Harry: Wingardium Leviosa. [The cupcakes start to float in the air as Crabbe and Goyle come into sight.]
Regulus scowled. "Sure, I imagine that these boys are thick, but surely they aren't so idiotic to eat random cupcakes floating in the air."
[Crabbe and Goyle already have handfuls of pastries.]
Crabbe: Cool! [The boys take them out of the air and eat them.]
Regulus scowled even more.
[Harry and Ron smirk at each other. Crabbe and Goyle devour them, then suddenly look at each other. Their eyes roll back into their heads.]
Ron: How thick could you get?
Harry: Come on, let's get them. [The scene changes, and suddenly it's Hermione pouring the Polyjuice Potion into containers.]
Hermione: We'll have exactly one hour before we change back into ourselves. [Hermione hands the potion to Harry, and Ron.] Add the hairs.

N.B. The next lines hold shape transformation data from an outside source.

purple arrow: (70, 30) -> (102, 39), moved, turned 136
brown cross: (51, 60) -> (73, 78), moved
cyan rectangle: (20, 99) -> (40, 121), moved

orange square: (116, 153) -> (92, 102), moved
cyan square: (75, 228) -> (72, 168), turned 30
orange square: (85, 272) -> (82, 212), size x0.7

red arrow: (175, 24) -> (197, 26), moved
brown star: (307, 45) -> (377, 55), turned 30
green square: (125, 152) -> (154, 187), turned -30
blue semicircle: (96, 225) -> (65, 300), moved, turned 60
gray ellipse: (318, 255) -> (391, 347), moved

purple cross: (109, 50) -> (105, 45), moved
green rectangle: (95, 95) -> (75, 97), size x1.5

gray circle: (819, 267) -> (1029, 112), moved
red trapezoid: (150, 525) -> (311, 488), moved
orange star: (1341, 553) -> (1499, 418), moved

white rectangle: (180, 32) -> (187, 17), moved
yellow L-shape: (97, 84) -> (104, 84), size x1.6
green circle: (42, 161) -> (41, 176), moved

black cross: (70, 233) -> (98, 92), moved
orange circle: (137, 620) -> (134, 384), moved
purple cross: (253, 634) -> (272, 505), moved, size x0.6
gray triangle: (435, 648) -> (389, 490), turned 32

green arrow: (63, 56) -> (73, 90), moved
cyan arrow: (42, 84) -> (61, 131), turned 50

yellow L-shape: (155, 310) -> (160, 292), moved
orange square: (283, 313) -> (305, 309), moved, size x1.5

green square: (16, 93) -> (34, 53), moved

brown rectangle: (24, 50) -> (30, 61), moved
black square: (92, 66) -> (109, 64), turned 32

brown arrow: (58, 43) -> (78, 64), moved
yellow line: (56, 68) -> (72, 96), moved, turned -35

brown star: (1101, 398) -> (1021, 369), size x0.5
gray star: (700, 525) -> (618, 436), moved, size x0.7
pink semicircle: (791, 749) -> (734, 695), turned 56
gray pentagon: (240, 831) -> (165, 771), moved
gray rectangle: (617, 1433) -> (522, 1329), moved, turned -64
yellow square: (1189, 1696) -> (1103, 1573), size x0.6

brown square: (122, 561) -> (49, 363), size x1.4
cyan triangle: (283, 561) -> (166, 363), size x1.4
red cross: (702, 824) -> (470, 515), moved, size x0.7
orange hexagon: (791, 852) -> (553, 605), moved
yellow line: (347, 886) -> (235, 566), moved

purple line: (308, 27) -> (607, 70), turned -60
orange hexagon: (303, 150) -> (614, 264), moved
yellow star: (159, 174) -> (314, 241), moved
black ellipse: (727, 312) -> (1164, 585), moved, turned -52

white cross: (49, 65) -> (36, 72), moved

Ron: Ew. Essence of Crabbe.
Hermione: Cheers. [They all clink potions and drink. All three look disgusted.]
Ron: I think I'm going be sick. [He lets go of his drink and it clatters to the ground as he runs.]
James frowned. "It tastes that bad?"
[Harry takes another sip.]
Hermione: Me too. [Her drink shatters as she runs for the stalls. Harry's drink falls to the ground as he leans over. He looks towards his hand and sees its bubbling. Harry then looks in the mirror, and sees his face is bubbling too.]
"Ew."
[Harry's face then morphs into Goyle. Ron emerges from the stall, looking like Crabbe.]
Ron: Harry...
Harry: Ron...
Ron: Bloody hell.
Harry: We still sound like ourselves. You need to sound more like Crabbe.
Ron: Bloody hell.
Harry: Excellent.
Ron: But where's Hermione?
Hermione: I-I don't think I'm going. You go on without me.
Harry: Hermione, are you okay?
Hermione: Just go! You're wasting time.
Harry: Come on. [They leave the stall.]
"Oh, no." Marlene said. "What if the hair on that Slytherin girl's robe, wasn't hers?" Ted cringed.
"That would suck." He stated.
"Besides the Hermione issue, their transformations went well." Sirius expressed. "They might be able to pull it off!"